That's a weird shuffle initializer; use _mm512_set_epi64
since you're using it with a _pd
shuffle that interprets the elements as 64-bit integers, not epi32
.
1 single-uop shuffle is fine, and isn't a problem for back-end port pressure on port 5 unless your surrounding code has lots of shuffles. (And if it does, you're out of luck since Intel CPUs only run 512-bit shuffles on port 5).
Out-of-order exec can hide the latency, and you can't do any better anyway.
Even if r
came from a load (instead of another calculation), I don't think there's any scope for using only in-lane shuffles. e.g. starting with a 128-bit broadcast-load doesn't work because you need elements 2 and 3, not just 0 and 1.
Some shuffles like vshufpd ymm
can run on p1/p5 on Ice Lake and newer, but that doesn't help for 512-bit shuffles; the vector ALUs on port 1 are shut down while 512-bit uops are in flight. So any shuffle will be at best 1c throughput (which is fine, with 2 multiplies per shuffle you aren't bottlenecked on shuffle ports in the back-end).

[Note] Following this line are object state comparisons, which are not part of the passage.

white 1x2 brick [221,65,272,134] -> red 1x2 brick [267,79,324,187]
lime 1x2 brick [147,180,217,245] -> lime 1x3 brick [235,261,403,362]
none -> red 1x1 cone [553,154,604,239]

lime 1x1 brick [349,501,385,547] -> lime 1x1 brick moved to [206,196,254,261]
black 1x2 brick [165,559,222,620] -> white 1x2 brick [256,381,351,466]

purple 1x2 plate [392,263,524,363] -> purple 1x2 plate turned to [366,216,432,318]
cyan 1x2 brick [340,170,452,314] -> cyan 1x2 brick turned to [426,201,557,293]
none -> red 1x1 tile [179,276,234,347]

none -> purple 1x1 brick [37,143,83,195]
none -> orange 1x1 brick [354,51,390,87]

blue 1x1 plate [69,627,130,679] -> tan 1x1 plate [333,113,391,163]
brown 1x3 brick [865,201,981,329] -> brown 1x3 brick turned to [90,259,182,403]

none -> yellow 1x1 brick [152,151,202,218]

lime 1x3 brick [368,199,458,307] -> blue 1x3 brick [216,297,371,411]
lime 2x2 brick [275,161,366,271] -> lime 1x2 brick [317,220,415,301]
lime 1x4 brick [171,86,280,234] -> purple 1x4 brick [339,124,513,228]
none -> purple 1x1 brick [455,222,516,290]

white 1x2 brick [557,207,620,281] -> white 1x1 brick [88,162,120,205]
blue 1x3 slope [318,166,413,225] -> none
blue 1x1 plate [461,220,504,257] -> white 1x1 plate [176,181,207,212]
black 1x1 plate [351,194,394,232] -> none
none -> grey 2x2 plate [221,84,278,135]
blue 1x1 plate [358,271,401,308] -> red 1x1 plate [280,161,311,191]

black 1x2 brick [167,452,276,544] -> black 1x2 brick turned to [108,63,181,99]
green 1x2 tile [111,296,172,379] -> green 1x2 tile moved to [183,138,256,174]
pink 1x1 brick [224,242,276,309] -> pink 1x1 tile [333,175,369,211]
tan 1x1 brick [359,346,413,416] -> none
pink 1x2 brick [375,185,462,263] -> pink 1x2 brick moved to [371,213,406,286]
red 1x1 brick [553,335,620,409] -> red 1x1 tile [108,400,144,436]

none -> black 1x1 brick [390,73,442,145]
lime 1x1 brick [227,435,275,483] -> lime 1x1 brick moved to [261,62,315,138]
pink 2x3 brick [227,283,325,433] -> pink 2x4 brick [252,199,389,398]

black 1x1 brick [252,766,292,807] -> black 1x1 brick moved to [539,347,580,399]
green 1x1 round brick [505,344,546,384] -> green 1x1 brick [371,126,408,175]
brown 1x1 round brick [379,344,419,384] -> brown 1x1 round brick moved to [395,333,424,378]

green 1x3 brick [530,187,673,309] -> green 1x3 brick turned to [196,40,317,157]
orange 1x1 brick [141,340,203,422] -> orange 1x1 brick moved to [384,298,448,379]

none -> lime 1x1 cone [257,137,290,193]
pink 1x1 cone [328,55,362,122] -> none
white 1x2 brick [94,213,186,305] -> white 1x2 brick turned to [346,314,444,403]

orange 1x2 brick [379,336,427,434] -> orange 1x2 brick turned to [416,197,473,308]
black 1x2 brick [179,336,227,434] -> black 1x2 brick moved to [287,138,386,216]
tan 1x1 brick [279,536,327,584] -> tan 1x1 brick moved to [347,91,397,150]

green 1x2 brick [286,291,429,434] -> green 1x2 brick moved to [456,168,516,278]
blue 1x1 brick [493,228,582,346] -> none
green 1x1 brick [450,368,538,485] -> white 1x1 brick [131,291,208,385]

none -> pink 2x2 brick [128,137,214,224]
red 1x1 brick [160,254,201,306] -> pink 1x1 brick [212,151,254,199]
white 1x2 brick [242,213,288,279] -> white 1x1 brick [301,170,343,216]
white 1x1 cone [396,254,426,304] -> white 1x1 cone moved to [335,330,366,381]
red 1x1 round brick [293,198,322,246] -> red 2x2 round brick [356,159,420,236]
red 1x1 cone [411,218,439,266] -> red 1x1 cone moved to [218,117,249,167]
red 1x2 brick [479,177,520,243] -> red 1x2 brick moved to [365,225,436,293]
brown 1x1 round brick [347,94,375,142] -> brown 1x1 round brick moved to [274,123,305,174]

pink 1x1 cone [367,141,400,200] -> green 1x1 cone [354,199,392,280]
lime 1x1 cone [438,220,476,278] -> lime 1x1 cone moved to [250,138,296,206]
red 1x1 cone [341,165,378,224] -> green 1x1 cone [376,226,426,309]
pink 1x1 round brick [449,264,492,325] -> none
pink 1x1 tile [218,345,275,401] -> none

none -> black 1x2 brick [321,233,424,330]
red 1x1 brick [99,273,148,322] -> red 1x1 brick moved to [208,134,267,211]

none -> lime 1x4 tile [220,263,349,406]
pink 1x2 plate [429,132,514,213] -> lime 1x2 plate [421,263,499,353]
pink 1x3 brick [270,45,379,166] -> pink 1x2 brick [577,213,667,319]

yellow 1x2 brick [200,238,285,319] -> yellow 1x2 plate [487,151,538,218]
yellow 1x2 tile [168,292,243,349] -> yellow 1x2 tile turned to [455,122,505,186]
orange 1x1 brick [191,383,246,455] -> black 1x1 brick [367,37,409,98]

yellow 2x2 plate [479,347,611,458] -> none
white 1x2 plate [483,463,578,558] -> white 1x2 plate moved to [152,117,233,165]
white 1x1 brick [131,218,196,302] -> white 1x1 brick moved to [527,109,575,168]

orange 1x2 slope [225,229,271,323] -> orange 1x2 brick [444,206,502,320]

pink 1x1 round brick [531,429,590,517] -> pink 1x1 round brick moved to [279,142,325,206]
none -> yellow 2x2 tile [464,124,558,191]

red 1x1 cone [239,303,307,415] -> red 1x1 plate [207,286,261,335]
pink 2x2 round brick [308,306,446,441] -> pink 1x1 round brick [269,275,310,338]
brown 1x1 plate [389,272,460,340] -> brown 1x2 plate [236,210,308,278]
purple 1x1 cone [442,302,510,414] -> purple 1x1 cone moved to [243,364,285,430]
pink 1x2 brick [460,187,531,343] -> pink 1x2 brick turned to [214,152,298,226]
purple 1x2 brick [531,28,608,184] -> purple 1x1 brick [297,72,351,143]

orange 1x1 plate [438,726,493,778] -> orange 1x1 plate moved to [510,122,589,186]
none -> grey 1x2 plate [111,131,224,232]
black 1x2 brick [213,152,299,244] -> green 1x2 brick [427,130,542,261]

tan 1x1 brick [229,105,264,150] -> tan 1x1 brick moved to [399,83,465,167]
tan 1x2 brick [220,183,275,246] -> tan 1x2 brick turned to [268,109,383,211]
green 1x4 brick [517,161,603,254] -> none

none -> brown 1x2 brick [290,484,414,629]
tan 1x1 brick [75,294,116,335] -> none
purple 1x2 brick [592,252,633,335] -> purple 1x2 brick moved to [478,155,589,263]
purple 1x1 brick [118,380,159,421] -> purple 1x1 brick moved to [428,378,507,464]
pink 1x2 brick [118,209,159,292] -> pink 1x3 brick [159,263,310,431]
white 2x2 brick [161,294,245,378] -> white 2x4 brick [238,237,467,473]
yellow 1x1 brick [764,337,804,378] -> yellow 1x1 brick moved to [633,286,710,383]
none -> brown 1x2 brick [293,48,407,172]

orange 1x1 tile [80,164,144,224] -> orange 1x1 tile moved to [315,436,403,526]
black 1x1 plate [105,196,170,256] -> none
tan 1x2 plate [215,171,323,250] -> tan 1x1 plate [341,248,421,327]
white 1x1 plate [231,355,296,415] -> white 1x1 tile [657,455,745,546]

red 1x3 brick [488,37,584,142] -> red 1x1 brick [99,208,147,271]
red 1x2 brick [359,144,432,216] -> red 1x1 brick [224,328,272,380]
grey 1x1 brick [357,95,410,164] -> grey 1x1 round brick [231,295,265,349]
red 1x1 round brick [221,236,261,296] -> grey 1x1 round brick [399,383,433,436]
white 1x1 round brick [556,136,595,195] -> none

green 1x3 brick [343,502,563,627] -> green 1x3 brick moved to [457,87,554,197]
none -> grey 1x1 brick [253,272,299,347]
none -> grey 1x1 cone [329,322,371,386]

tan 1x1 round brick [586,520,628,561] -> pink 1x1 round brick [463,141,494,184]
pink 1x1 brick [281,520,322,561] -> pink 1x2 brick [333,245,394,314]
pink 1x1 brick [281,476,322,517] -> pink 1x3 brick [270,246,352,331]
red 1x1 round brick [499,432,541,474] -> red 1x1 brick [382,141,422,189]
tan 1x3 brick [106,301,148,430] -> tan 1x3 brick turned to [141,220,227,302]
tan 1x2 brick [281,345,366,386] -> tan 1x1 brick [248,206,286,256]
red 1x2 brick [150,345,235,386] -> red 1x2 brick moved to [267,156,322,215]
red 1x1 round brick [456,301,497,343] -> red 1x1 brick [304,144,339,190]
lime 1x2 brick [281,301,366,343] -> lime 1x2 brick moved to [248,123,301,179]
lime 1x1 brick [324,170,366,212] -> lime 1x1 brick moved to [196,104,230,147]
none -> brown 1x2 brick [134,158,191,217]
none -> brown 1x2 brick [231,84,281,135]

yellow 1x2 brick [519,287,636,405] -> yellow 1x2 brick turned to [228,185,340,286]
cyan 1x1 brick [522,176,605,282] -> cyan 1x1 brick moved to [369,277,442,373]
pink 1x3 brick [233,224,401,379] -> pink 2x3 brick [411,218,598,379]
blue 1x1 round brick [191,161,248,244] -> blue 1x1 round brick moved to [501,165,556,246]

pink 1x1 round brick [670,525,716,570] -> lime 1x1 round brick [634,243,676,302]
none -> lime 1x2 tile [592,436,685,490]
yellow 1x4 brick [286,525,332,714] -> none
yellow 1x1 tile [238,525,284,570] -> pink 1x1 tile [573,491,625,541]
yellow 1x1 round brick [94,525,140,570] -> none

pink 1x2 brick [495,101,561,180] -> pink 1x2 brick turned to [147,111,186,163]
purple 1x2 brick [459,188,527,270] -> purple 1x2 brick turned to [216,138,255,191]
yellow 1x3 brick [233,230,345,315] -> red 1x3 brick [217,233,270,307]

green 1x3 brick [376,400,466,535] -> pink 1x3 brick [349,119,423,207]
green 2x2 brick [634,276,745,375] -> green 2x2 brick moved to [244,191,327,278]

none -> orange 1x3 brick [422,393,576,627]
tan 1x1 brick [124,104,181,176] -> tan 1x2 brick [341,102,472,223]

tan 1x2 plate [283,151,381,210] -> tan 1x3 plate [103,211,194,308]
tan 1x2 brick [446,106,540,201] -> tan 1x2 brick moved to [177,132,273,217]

You need a lane-crossing shuffle (since you can't do a 128-bit broadcast and then vshufpd
or vpermilps/pd
) so it has to be 3c latency, but out-of-order exec can hide that latency unless it's the critical path of a long (loop carried) dependency chain.
Semi-related in general: Do 128bit cross lane operations in AVX512 give better performance?
If you had lots of spare front-end bandwidth but fully bottleneck on back-end ALU execution ports, you could maybe get the shuffle done with two vbroadcastsd
loads, the 2nd merge-masking.
The first load could be just 256-bit, from ptr+16
where char *ptr
points at the start of r
or where you would have loaded it from, so broadcasting r[2]
.
Except this plan doesn't work at all because masked broadcast-loads need an ALU uop, so that would take a port-5 uop as well as two p2/p3 uops on Ice Lake for example. https://uops.info/ shows Intel and AMD (Zen 4) both work this way, so we can't relieve back-end ALU port pressure with broadcast-loads of separate scalar elements + merge-masking instead of shuffling.
vinsertf64x4
doesn't help either.
If the elements you want are adjacent like here, a 128-bit broadcast load can get the element you want into each 128-bit lane. That would set up for vpermilpd
(https://www.felixcloutier.com/x86/vpermilpd) which can use a shuffle constant like 0xf0
to get the higher element in each of the upper 4 doubles, and the lower in each of the lower 4 doubles.
That's 1c latency instead of 3c, but is only viable if you already had the source in memory. A store/reload would introduce more latency.
If you're ever taking elements from two separate vectors, there's vpermt2d
which has two 512-bit inputs and one 512-bit output, and the control vector can have each output pull data from any input element across the two vectors.